You’re going away soon? She asks as she rolls the apple between her palms. They’re rough from farm work, unlike his, smooth and calloused only on the finger where his pen and quill rub. Her hair is long down her back, untied for what seems the first time in days with harvest season and so much to do. The locks fall in ringlets, wavy from the braids she usually tucks them away into.

He thumbs his cheek. At the end of the week, rybka. Everything will be at market by then. Little fish, he calls her. Sister. The same name she’s had for as long as they’ve known each other, separated as they are by a few years’ difference in birth.

The light from the porch shines warm and pearlescent on the whites of their clothes, soft for housewear, and the thick smock she uses to shield her shirt from dirt and tear during the workday. With the light to the side and the blue-dark bushes behind them, the old wooden table in the yard feels like a secret clearing in the woods, someplace they’d go to whisper when they were young. There isn’t much they have left to say now, between the things they already know and the inevitabilities - they don’t need to read minds.

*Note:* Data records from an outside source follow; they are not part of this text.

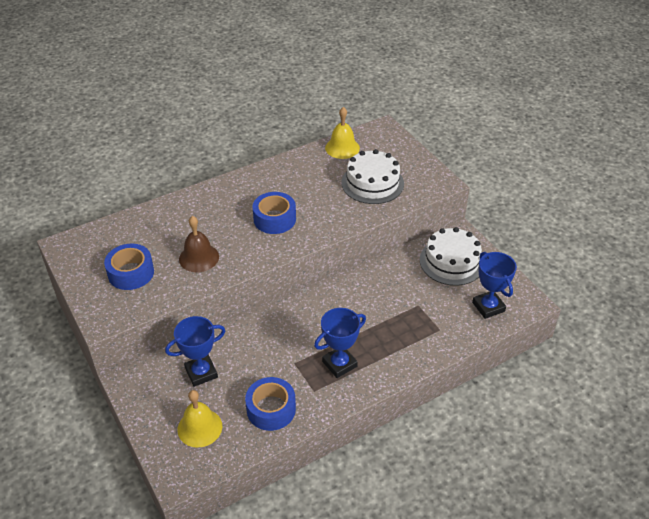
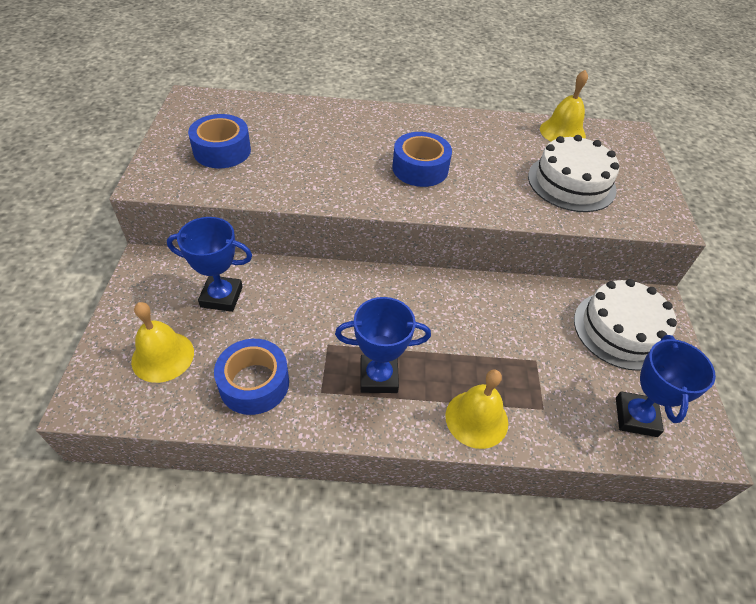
camera: 30 degrees right, 5 degrees up
(199, 257) = (302, 168): brown bell -> none
(409, 355) = (476, 419): none -> yellow bell

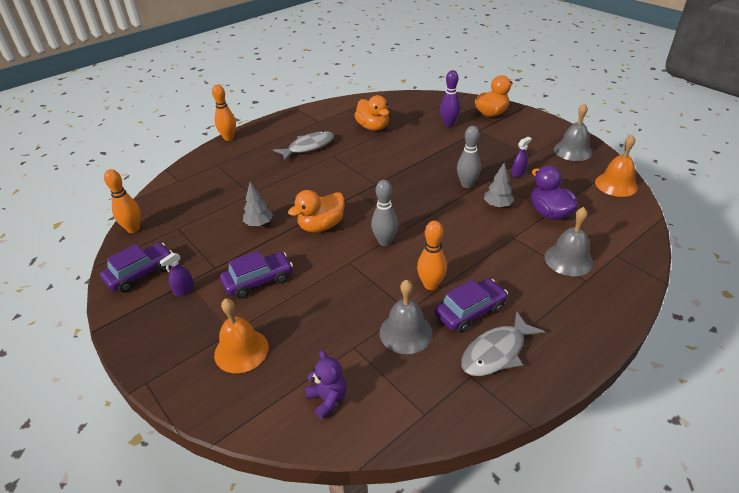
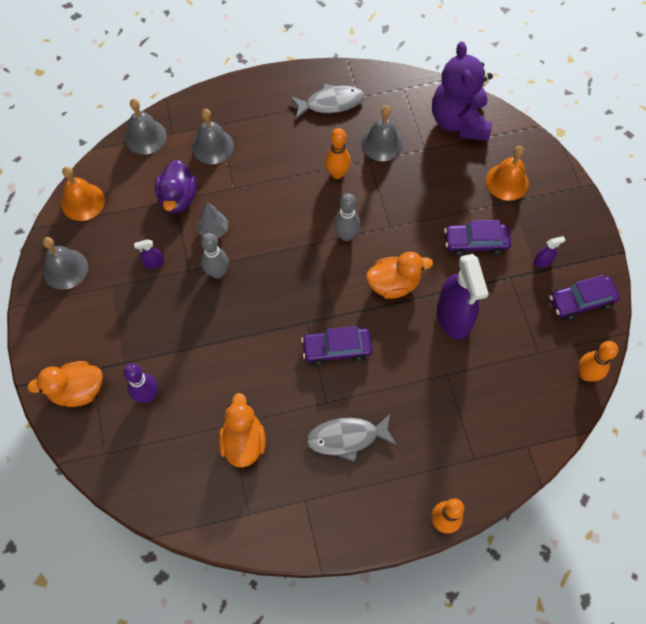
camera: 155 degrees left, 25 degrees up
(259, 224) = (453, 317): grey tree -> purple spray bottle
(327, 399) = (459, 121): purple teddy bear -> purple teddy bear, size x2.18
(470, 311) = (325, 138): purple car -> purple car (336, 349)
(635, 243) = (145, 136): none -> grey bell

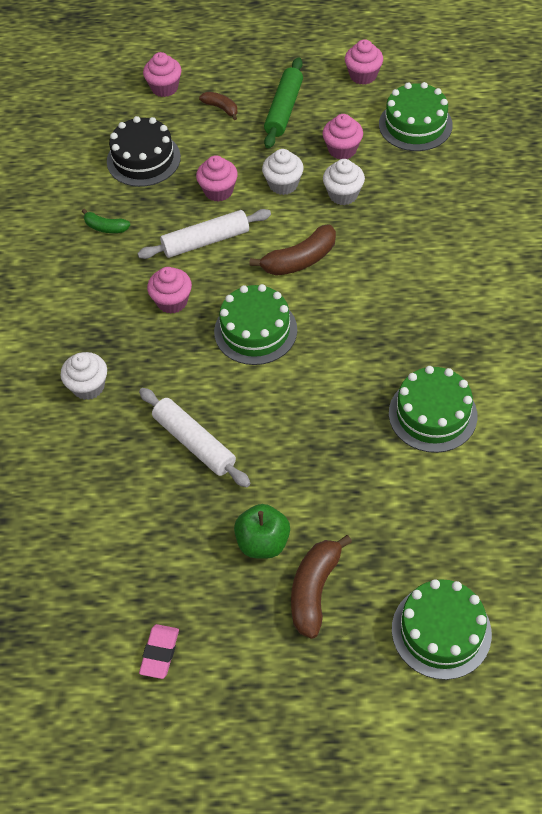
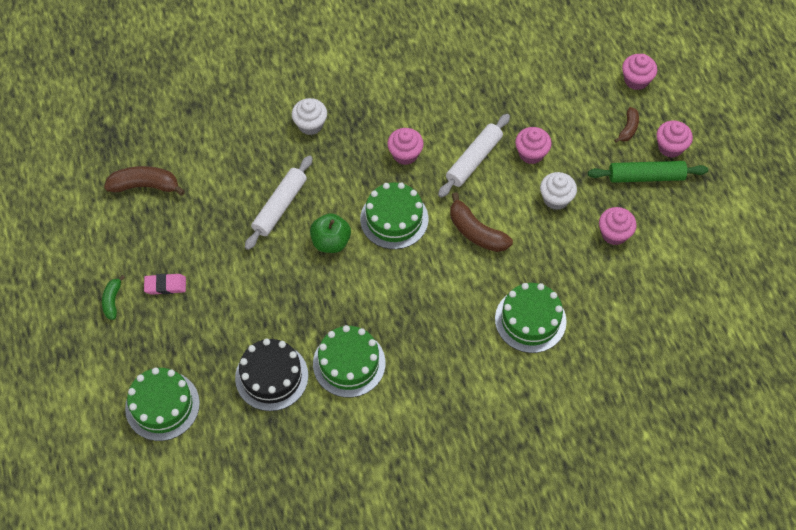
camera: 70 degrees right, 5 degrees up
(105, 227) = (464, 87): green banana -> green banana (112, 300)
(143, 159) = (547, 90): black cake -> black cake (271, 376)
(159, 653) = (111, 233): pink eraser -> pink eraser (165, 285)
(206, 241) = (473, 160): white rolling pin -> white rolling pin turned 75 degrees clockwise
(263, 542) = (208, 273): green apple -> green apple (331, 242)
(314, 590) = (177, 315): brown banana -> brown banana (145, 186)
(343, 194) = (561, 247): white cupcake -> none
(363, 75) = (716, 229): pink cupcake -> pink cupcake (670, 147)
(415, 125) = (668, 286): green cake -> green cake (530, 320)

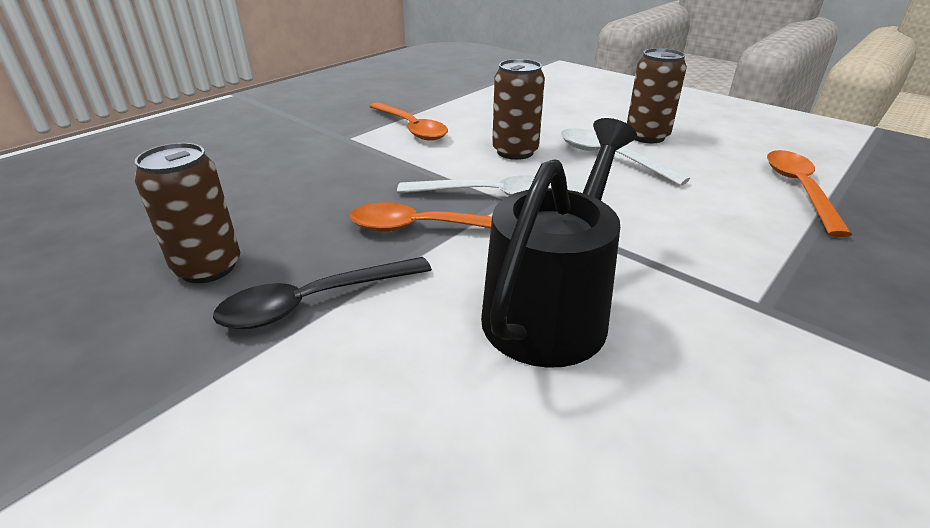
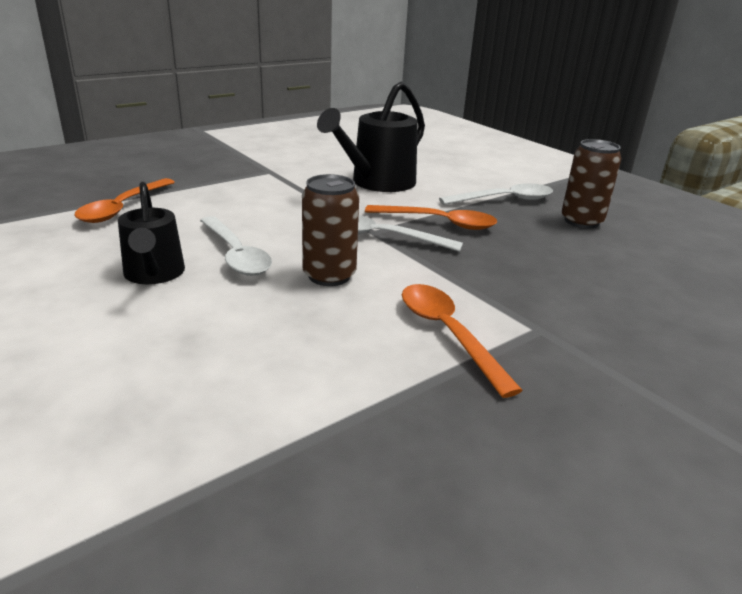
camera: 170 degrees left, 5 degrees down
(313, 302) = (505, 200): black spoon -> white spoon
(647, 136) = (154, 274): brown can -> black watering can

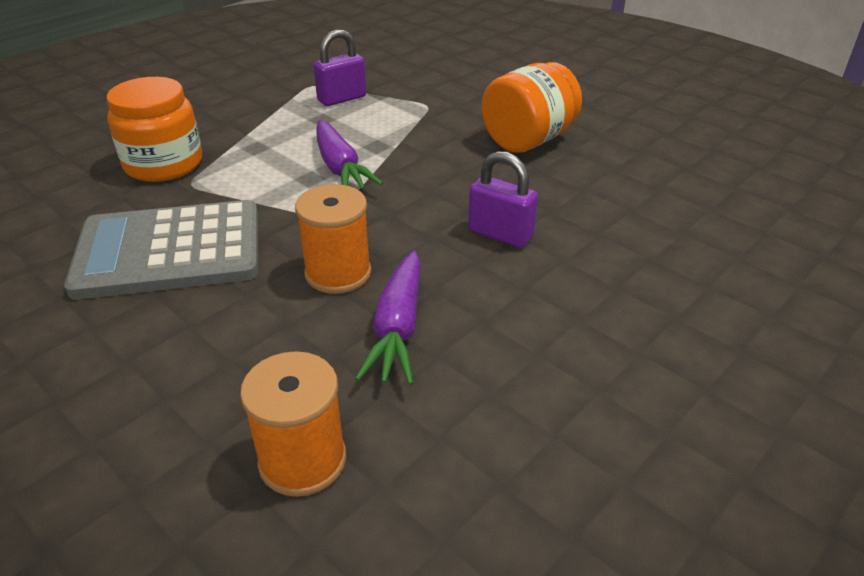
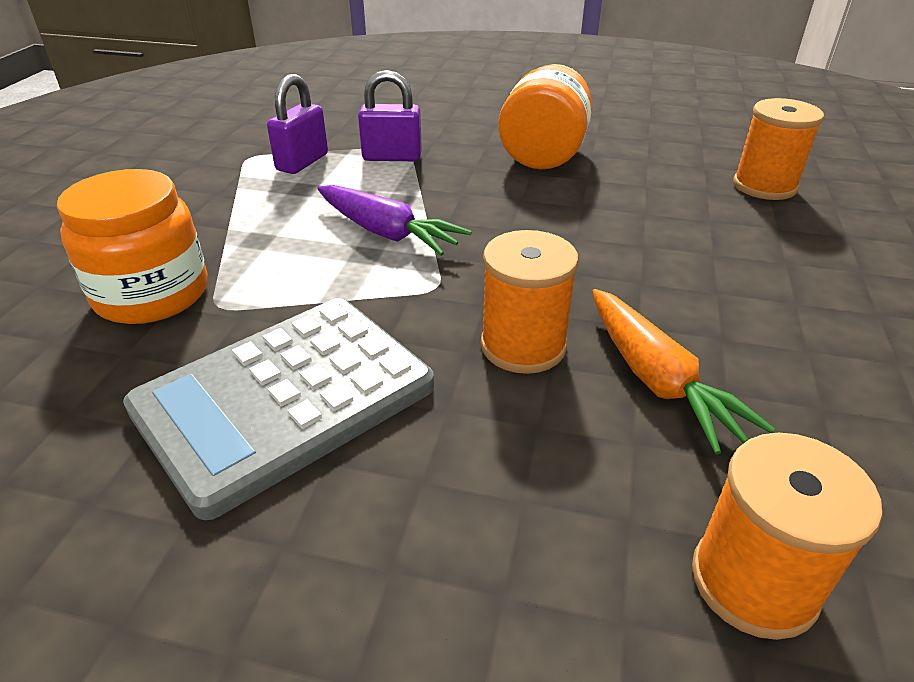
camera: 30 degrees left, 0 degrees up
(397, 328) = (656, 380): purple carrot -> orange carrot
(500, 234) = (630, 249): purple padlock -> purple padlock (392, 157)
(691, 221) = (764, 186): none -> orange spool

She continues to move the apple around gently in her hands, brushing its shiny skin with her fingers. He eyes the pale flesh of the one they’d cut open to taste. The apples will taste different in the city, so far from the orchards that they’ll have to be picked early. But then, nothing will ever quite compare to the taste of home from those his family and their neighbors touch every year.

I wish you the best, she says. They deserve to have someone like you to care for them - meets his eyes - all those lost people. The corners of his mouth twitch up, just enough to say it happened. Together, they watch the light apples oxidize into caramel.